The postdoc position is focused on developing industrial relevant processes, which are not feasible with market existing laser sources yet. Our main objectives are to demonstrate the potential of a new generation of laser systems developed at HiLASE Centre in industrial applications and to initiate and influence further laser development according to industrial demands.
Besides science we are focused on the working culture, where it is possible to enforce our own ideas and to take responsibility for the part of researched areas.
From the very beginning of my professional career in 2004, I have focused on breakthrough ultrashort pulse solid state laser technology. Lately, as a researcher and Head of the Advanced laser development department at Hilase centre, I have energetically participated in the next development, customization, and transfer of these wonderful optical systems to high-tech industrial systems and applications. My personal interests are in development of the sub-kW class thin-disk pulsed laser systems in near- and mid-infrared spectral range with excellent beam quality, nonlinear frequency conversion to visible and UV spectral range, beam shaping, etc.
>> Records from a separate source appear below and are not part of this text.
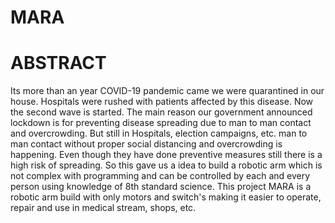 # MARA

# ABSTRACT

Its more than an year COVID-19 pandemic came we were quarantined in our house. Hospitals were rushed with patients affected by this disease. Now the second wave is started.
The main reason our government announced lockdown is for preventing disease spreading due to man to man contact and overcrowding. But still in Hospitals, election campaigns, etc. man to man contact without proper social distancing and overcrowding is happening. Even though they have done preventive measures still there is a high risk of spreading.
So this gave us a idea to build a robotic arm which is not complex with programming and can be controlled by each and every person using knowledge of 8th standard science.
This project MARA is a robotic arm build with only motors and switch's making it easier to operate, repair and use in medical stream, shops, etc.


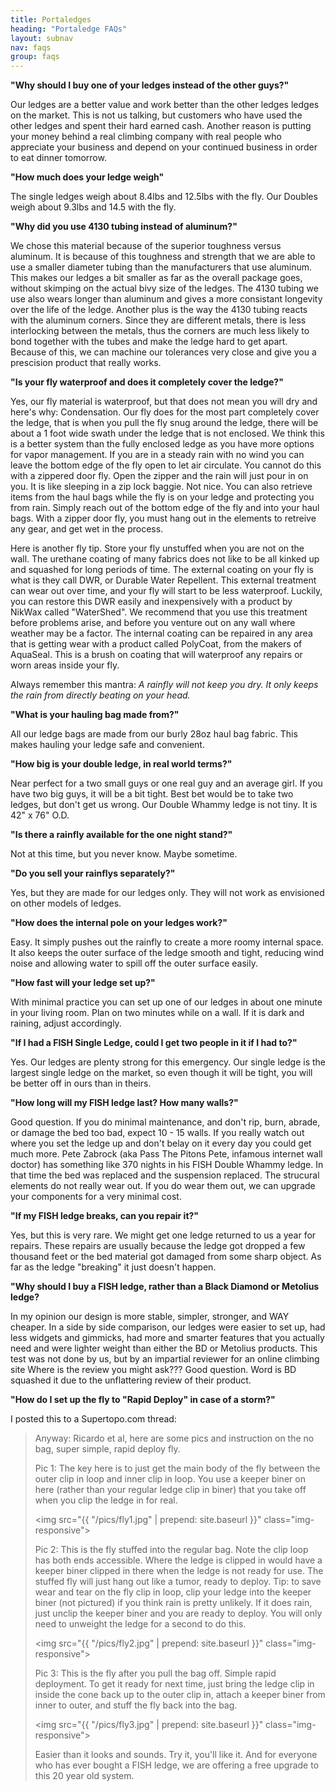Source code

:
 ```yaml
---
title: Portaledges
heading: "Portaledge FAQs"
layout: subnav
nav: faqs
group: faqs
---
```



**"Why should I buy one of your ledges instead of the other guys?"**

Our ledges are a better value and work better than the other ledges ledges on the market. This is not us talking, but customers who have used the other ledges and spent their hard earned cash. Another reason is putting your money behind a real climbing company with real people who appreciate your business and depend on your continued business in order to eat dinner tomorrow.


**"How much does your ledge weigh"**

The single ledges weigh about 8.4lbs and 12.5lbs with the fly. Our Doubles weigh about 9.3lbs and 14.5 with the fly.


**"Why did you use 4130 tubing instead of aluminum?"**

We chose this material because of the superior toughness versus aluminum. It is because of this toughness and strength that we are able to use a smaller diameter tubing than the manufacturers that use aluminum. This makes our ledges a bit smaller as far as the overall package goes, without skimping on the actual bivy size of the ledges. The 4130 tubing we use also wears longer than aluminum and gives a more consistant longevity over the life of the ledge. Another plus is the way the 4130 tubing reacts with the aluminum corners. Since they are different metals, there is less interlocking between the metals, thus the corners are much less likely to bond together with the tubes and make the ledge hard to get apart. Because of this, we can machine our tolerances very close and give you a prescision product that really works.


**"Is your fly waterproof and does it completely cover the ledge?"**

Yes, our fly material is waterproof, but that does not mean you will dry and here's why: Condensation. Our fly does for the most part completely cover the ledge, that is when you pull the fly snug around the ledge, there will be about a 1 foot wide swath under the ledge that is not enclosed. We think this is a better system than the fully enclosed ledge as you have more options for vapor management. If you are in a steady rain with no wind you can leave the bottom edge of the fly open to let air circulate. You cannot do this with a zippered door fly. Open the zipper and the rain will just pour in on you. It is like sleeping in a zip lock baggie. Not nice. You can also retrieve items from the haul bags while the fly is on your ledge and protecting you from rain. Simply reach out of the bottom edge of the fly and into your haul bags. With a zipper door fly, you must hang out in the elements to retreive any gear, and get wet in the process.

Here is another fly tip. Store your fly unstuffed when you are not on the wall. The urethane coating of many fabrics does not like to be all kinked up and squashed for long periods of time. The external coating on your fly is what is they call DWR, or Durable Water Repellent. This external treatment can wear out over time, and your fly will start to be less waterproof. Luckily, you can restore this DWR easily and inexpensively with a product by NikWax called "WaterShed". We recommend that you use this treatment before problems arise, and before you venture out on any wall where weather may be a factor. The internal coating can be repaired in any area that is getting wear with a product called PolyCoat, from the makers of AquaSeal. This is a brush on coating that will waterproof any repairs or worn areas inside your fly.

Always remember this mantra: *A rainfly will not keep you dry. It only keeps the rain from directly beating on your head.*
    

**"What is your hauling bag made from?"**

All our ledge bags are made from our burly 28oz haul bag fabric. This makes hauling your ledge safe and convenient.


**"How big is your double ledge, in real world terms?"**

Near perfect for a two small guys or one real guy and an average girl. If you have two big guys, it will be a bit tight. Best bet would be to take two ledges, but don't get us wrong. Our Double Whammy ledge is not tiny. It is 42" x 76" O.D.


**"Is there a rainfly available for the one night stand?"**

Not at this time, but you never know. Maybe sometime.


**"Do you sell your rainflys separately?"**

Yes, but they are made for our ledges only. They will not work as envisioned on other models of ledges.


**"How does the internal pole on your ledges work?"**

Easy. It simply pushes out the rainfly to create a more roomy internal space. It also keeps the outer surface of the ledge smooth and tight, reducing wind noise and allowing water to spill off the outer surface easily.


**"How fast will your ledge set up?"**

With minimal practice you can set up one of our ledges in about one minute in your living room. Plan on two minutes while on a wall. If it is dark and raining, adjust accordingly.


**"If I had a FISH Single Ledge, could I get two people in it if I had to?"**

Yes. Our ledges are plenty strong for this emergency. Our single ledge is the largest single ledge on the market, so even though it will be tight, you will be better off in ours than in theirs.


**"How long will my FISH ledge last? How many walls?"**

Good question. If you do minimal maintenance, and don't rip, burn, abrade, or damage the bed too bad, expect 10 - 15 walls. If you really watch out where you set the ledge up and don't belay on it every day you could get much more. Pete Zabrock (aka Pass The Pitons Pete, infamous internet wall doctor) has something like 370 nights in his FISH Double Whammy ledge. In that time the bed was replaced and the suspension replaced. The strucural elements do not really wear out. If you do wear them out, we can upgrade your components for a very minimal cost.


**"If my FISH ledge breaks, can you repair it?"**

Yes, but this is very rare. We might get one ledge returned to us a year for repairs. These repairs are usually because the ledge got dropped a few thousand feet or the bed material got damaged from some sharp object. As far as the ledge "breaking" it just doesn't happen.


**"Why should I buy a FISH ledge, rather than a Black Diamond or Metolius ledge?**

In my opinion our design is more stable, simpler, stronger, and WAY cheaper. In a side by side comparison, our ledges were easier to set up, had less widgets and gimmicks, had more and smarter features that you actually need and were lighter weight than either the BD or Metolius products. This test was not done by us, but by an impartial reviewer for an online climbing site Where is the review you might ask??? Good question. Word is BD squashed it due to the unflattering review of their product.


**"How do I set up the fly to "Rapid Deploy" in case of a storm?"**

I posted this to a Supertopo.com thread:

> Anyway: Ricardo et al, here are some pics and instruction on the no bag, super simple, rapid deploy fly.
>
> Pic 1: The key here is to just get the main body of the fly between the outer clip in loop and inner clip in loop. You use a keeper biner on here (rather than your regular ledge clip in biner) that you take off when you clip the ledge in for real.
>
> <img src="{{ "/pics/fly1.jpg" | prepend: site.baseurl }}" class="img-responsive">
> 
> Pic 2: This is the fly stuffed into the regular 
        bag. Note the clip loop has both ends accessible. Where the ledge 
        is clipped in would have a keeper biner clipped in there when the 
        ledge is not ready for use. The stuffed fly will just hang out like 
        a tumor, ready to deploy. Tip: to save wear and tear on the fly clip 
        in loop, clip your ledge into the keeper biner (not pictured) if you 
        think rain is pretty unlikely. If it does rain, just unclip the keeper 
        biner and you are ready to deploy. You will only need to unweight 
        the ledge for a second to do this.
>
> <img src="{{ "/pics/fly2.jpg" | prepend: site.baseurl }}" class="img-responsive">
>
> Pic 3: This is the fly after you pull the bag 
        off. Simple rapid deployment. To get it ready for next time, just 
        bring the ledge clip in inside the cone back up to the outer clip 
        in, attach a keeper biner from inner to outer, and stuff the fly back 
        into the bag.
>
> <img src="{{ "/pics/fly3.jpg" | prepend: site.baseurl }}" class="img-responsive">
>
> Easier than it looks and sounds. Try it, you'll 
        like it. And for everyone who has ever bought a FISH ledge, we are 
        offering a free upgrade to this 20 year old system.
I have long-term experience from scientific projects but also contractual research with industrial companies. I completed several international internships at institutes, such as, MIT Boston, USA, or CFEL in Hamburg, Germany.
The Postdoctoral fellow can join research teams of thin-disk femtosecond lasers, or nonlinear optics. Research activity of the teams is focused on development of pulsed solid state lasers, harmonic frequency conversion to visible an UV spectral range, or on mid-infrared optical parametric amplifiers. All the activities belong to state-of-the-art topics in the field of ultrashort pulses and laser technology, with many challenges and possibilities to publish original scientific results. However, the research is also application oriented and has direct scientific or industrial applications. We have been lately focusing also on laser technology for space applications. This is in DNA of the Hilase. Our research infrastructure can offer hi-tech equipment in a large ISO 7 clean room, software equipment, and support of a big and highly motivated research team.
The fellow may also cooperate with international collaborators in Europe, US, or Japan through international secondments or have the opportunity to carry out secondments in the non-academic sector, in cooperation with our industrial partners, e.g. famous crystal-growing and optical manufacturing company Crytur.
Given the main focus of our research group, the expected outputs of the fellowship can be both scientific publications, and applied research oriented results such as patent applications, prototypes coming from collaboration with industry, collaborative research projects, etc.
Potential applicants should have education in a field of physics, especially lasers and optics, however, other specialists able to bring new ideas and qualities well fitting our research group activities are welcomed – e.g. PhD in electrical or mechanical engineering with focus on fine mechanics, space technology, light detection and LIDARs, control systems and artificial intelligence for laser control, or manufacturing of optical components (bonding and gluing of optics, polishing, welding of glass, etc.).
The applicant should be ideally skilled in a laser lab and experimentally oriented, however, even specialists on physical and optical modeling, e.g. in Zemax, Solidworks, or Matlab would bring many new qualities to our research.